PUISQUE je ne suis prévenu pour rien et que rien ne me prévient, il faut que je recommence encore à examiner les inclinations et les répugnances que je puis avoir pour chaque genre de vie. Rien ne me dissipera dans ce saint lieu. Je suis ici plus particulièrement dans la présence de Dieu, que dans les autres endroits, Je ne dois point déguiser ce que j’ai dans le cœur, puisque Dieu le connait mieux que moi, et que je chercherais moi-même à me tromper si je ne me parlais pas sincèrement. Je veux peser les choses au poids du sanctuaire [7], afin que, quand j’aurai choisi, je n’aie plus rien à me reprocher et que je croie que Dieu me voulait dans cet état-là.

= = = = =

§ CONSIGNE ÉCRITE A: Recopiez à l'identique les lignes des enregistrements : partez de la ligne qui contient « table_cell [1057, 583, 1155, 821] » et arrêtez-vous après celle qui contient « table_cell [1057, 822, 1155, 1007] ».

= = = = =

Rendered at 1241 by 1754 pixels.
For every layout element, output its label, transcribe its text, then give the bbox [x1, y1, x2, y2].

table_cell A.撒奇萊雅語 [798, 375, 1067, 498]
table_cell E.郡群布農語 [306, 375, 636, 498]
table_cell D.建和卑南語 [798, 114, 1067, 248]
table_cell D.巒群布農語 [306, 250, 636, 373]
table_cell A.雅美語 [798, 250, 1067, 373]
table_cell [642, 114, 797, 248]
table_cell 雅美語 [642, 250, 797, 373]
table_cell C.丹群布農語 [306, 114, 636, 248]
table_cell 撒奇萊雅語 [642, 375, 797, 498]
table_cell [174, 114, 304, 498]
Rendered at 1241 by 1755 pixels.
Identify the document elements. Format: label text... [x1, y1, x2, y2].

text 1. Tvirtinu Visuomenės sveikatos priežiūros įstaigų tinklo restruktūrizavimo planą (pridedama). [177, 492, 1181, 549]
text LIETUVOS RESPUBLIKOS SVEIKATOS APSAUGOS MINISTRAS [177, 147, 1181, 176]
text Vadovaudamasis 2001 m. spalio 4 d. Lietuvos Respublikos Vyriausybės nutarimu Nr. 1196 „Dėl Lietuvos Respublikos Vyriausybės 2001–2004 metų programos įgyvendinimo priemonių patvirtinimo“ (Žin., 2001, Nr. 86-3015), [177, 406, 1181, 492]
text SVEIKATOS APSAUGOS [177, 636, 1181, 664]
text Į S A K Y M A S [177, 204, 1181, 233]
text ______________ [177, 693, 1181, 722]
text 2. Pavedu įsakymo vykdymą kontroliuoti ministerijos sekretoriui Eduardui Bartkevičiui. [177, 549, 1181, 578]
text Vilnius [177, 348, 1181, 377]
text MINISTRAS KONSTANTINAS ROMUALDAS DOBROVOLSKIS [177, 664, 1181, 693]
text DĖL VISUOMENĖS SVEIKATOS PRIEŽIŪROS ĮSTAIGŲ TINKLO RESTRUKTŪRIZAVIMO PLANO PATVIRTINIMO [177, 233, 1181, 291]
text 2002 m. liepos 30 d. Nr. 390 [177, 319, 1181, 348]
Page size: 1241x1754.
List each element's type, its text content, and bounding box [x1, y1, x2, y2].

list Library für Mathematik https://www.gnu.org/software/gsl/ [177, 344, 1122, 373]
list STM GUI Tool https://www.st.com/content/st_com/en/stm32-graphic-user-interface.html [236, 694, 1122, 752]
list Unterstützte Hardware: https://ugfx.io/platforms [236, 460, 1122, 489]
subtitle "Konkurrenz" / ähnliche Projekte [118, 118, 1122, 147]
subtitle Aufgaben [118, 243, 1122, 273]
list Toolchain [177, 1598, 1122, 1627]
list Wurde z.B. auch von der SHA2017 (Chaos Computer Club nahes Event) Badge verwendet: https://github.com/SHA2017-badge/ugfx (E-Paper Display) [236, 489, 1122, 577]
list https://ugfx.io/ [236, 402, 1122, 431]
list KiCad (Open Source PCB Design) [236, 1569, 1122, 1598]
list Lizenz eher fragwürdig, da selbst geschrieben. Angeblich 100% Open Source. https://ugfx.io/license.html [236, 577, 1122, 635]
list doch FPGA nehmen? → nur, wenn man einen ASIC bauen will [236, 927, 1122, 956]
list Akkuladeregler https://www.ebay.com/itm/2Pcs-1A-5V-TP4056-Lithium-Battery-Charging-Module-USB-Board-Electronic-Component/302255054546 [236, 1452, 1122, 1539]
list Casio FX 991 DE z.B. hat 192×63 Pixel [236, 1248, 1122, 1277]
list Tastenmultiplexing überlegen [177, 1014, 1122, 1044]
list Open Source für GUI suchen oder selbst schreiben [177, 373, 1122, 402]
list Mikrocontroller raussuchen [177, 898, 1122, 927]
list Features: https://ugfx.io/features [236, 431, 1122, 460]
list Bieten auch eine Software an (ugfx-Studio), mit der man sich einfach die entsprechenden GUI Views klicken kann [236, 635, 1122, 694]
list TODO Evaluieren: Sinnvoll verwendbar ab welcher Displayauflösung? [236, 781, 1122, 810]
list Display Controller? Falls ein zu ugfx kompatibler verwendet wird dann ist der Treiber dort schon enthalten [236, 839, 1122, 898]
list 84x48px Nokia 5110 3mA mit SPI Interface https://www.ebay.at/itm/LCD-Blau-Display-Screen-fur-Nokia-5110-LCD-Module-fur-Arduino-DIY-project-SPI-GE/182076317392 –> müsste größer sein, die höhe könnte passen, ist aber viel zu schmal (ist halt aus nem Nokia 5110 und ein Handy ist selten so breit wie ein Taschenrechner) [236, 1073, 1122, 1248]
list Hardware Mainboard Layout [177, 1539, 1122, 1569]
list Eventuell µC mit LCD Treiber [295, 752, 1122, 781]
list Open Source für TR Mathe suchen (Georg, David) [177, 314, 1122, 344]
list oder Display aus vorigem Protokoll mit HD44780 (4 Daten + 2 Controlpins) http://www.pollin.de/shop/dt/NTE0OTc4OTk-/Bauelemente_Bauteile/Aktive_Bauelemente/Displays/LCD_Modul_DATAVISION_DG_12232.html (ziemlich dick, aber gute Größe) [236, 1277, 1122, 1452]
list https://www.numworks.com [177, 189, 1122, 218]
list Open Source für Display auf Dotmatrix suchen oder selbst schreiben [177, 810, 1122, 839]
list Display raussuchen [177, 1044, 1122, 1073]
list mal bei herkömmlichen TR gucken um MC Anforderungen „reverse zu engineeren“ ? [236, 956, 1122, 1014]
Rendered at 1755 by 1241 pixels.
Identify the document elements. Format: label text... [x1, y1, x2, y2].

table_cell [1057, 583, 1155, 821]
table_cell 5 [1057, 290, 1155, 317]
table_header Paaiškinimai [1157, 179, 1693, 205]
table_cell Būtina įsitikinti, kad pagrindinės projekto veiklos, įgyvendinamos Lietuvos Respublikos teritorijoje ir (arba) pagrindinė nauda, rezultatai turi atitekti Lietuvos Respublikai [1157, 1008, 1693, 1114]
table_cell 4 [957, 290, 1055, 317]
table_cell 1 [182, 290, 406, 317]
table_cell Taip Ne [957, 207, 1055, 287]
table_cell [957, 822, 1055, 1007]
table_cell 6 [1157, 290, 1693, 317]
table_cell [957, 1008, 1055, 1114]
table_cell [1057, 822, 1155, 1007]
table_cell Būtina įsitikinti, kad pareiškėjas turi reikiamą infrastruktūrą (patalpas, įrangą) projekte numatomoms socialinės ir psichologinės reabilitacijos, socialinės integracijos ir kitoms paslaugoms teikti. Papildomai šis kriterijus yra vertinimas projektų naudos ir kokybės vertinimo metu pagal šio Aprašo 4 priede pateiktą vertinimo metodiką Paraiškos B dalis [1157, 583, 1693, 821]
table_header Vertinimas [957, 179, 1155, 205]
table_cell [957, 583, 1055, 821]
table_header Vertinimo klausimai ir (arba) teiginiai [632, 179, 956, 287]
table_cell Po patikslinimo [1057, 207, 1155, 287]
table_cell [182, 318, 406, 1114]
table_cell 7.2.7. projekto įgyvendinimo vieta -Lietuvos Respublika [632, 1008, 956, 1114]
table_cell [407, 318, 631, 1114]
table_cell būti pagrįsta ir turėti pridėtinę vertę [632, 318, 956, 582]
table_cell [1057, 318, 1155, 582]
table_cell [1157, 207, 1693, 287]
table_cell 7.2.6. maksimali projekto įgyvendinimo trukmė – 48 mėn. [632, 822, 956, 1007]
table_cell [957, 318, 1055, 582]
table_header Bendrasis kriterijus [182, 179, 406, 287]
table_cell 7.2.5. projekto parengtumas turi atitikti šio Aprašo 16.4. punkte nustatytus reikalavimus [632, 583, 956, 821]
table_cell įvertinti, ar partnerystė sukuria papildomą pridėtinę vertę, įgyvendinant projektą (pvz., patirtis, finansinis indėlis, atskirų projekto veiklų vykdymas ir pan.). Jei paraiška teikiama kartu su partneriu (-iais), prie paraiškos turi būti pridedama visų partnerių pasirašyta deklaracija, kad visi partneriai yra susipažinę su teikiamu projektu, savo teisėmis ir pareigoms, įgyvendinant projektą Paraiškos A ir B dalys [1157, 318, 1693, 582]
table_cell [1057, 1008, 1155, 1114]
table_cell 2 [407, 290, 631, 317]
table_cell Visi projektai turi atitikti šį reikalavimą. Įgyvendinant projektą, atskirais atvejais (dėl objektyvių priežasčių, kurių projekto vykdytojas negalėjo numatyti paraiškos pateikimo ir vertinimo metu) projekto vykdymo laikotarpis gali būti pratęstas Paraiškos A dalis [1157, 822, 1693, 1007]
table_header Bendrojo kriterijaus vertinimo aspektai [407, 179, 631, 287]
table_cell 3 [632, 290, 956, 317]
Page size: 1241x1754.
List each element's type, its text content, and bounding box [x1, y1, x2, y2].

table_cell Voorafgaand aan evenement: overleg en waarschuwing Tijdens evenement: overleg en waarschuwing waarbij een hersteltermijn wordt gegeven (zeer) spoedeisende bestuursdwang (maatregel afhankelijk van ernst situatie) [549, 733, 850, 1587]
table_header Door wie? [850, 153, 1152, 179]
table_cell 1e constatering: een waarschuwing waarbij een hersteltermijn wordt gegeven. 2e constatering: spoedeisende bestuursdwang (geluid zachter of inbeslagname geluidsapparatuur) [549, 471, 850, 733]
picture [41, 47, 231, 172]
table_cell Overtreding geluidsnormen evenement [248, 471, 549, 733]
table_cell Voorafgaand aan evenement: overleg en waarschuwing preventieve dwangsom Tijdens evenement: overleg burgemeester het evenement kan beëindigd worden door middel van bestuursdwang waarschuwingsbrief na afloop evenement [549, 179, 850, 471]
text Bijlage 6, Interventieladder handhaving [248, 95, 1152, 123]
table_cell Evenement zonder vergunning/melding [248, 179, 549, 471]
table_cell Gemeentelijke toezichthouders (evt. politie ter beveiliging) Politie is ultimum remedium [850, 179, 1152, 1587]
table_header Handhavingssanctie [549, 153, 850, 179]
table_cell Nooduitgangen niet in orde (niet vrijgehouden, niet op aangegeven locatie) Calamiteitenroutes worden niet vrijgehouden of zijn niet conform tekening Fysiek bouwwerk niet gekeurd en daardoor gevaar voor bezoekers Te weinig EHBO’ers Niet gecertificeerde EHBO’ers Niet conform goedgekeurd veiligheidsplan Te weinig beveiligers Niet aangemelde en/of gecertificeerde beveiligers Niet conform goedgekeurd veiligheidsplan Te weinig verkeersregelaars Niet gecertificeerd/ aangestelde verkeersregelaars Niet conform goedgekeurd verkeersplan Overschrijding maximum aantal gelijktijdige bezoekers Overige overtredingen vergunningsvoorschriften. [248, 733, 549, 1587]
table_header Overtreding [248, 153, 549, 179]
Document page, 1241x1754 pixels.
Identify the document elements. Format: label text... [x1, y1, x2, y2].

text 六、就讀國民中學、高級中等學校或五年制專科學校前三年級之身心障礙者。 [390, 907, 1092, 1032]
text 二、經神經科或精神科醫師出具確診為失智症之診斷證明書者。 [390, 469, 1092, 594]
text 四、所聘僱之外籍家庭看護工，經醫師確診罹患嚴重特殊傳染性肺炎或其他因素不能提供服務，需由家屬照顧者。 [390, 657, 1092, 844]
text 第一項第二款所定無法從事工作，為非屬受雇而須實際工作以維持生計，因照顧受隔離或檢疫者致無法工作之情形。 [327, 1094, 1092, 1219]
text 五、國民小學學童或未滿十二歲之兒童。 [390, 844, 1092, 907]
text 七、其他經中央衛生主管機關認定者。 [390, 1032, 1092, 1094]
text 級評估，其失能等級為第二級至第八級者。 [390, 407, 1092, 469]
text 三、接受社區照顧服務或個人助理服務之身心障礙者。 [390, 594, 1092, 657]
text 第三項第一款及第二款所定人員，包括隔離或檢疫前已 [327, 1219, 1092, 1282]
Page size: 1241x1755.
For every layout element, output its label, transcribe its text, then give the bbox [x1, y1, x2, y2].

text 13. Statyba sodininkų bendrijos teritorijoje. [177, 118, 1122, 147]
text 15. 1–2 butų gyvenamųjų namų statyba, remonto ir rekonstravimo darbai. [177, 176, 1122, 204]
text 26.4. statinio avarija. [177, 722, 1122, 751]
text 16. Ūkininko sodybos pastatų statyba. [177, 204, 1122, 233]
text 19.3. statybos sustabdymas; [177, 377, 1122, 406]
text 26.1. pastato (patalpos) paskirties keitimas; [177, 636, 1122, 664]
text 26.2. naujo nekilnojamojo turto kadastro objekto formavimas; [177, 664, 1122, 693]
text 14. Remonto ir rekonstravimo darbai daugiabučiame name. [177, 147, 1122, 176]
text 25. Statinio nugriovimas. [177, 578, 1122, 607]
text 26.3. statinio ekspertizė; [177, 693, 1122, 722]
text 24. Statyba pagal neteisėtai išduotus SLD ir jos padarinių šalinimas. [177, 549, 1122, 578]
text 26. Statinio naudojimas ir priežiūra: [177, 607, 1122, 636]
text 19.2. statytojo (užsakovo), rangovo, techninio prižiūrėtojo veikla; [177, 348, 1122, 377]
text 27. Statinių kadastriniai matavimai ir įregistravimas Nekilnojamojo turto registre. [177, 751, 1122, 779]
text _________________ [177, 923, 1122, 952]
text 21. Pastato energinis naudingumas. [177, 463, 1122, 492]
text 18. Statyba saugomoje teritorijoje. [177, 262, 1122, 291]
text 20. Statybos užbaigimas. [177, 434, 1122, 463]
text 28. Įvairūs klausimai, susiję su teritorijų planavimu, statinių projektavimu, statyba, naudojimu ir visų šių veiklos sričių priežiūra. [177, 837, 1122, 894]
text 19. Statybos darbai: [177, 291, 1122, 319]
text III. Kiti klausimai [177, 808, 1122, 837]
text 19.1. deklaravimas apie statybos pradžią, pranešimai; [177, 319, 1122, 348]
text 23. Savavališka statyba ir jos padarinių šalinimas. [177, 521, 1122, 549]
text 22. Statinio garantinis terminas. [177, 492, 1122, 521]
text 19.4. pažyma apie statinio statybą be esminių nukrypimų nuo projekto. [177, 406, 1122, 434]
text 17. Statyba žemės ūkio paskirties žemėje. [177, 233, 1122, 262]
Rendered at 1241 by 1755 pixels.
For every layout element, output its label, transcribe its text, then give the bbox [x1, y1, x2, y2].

= = = = =

§ CONSIGNE ÉCRITE B:
Répondez, s'il vous plaît, à ces questions sur le passage extrait :
(i) Où la personne qui parle se dit-elle plus particulièrement en présence de Dieu ?
(ii) Qui connaît mieux qu'elle ce qu'elle a dans le cœur ?
(iii) À quel poids veut-elle peser les choses ?

§ RÉSULTAT A:
table_cell [1057, 583, 1155, 821]
table_cell 5 [1057, 290, 1155, 317]
table_header Paaiškinimai [1157, 179, 1693, 205]
table_cell Būtina įsitikinti, kad pagrindinės projekto veiklos, įgyvendinamos Lietuvos Respublikos teritorijoje ir (arba) pagrindinė nauda, rezultatai turi atitekti Lietuvos Respublikai [1157, 1008, 1693, 1114]
table_cell 4 [957, 290, 1055, 317]
table_cell 1 [182, 290, 406, 317]
table_cell Taip Ne [957, 207, 1055, 287]
table_cell [957, 822, 1055, 1007]
table_cell 6 [1157, 290, 1693, 317]
table_cell [957, 1008, 1055, 1114]
table_cell [1057, 822, 1155, 1007]

§ RÉSULTAT B:
(i) Ici, dans ce saint lieu.
(ii) Dieu.
(iii) Au poids du sanctuaire.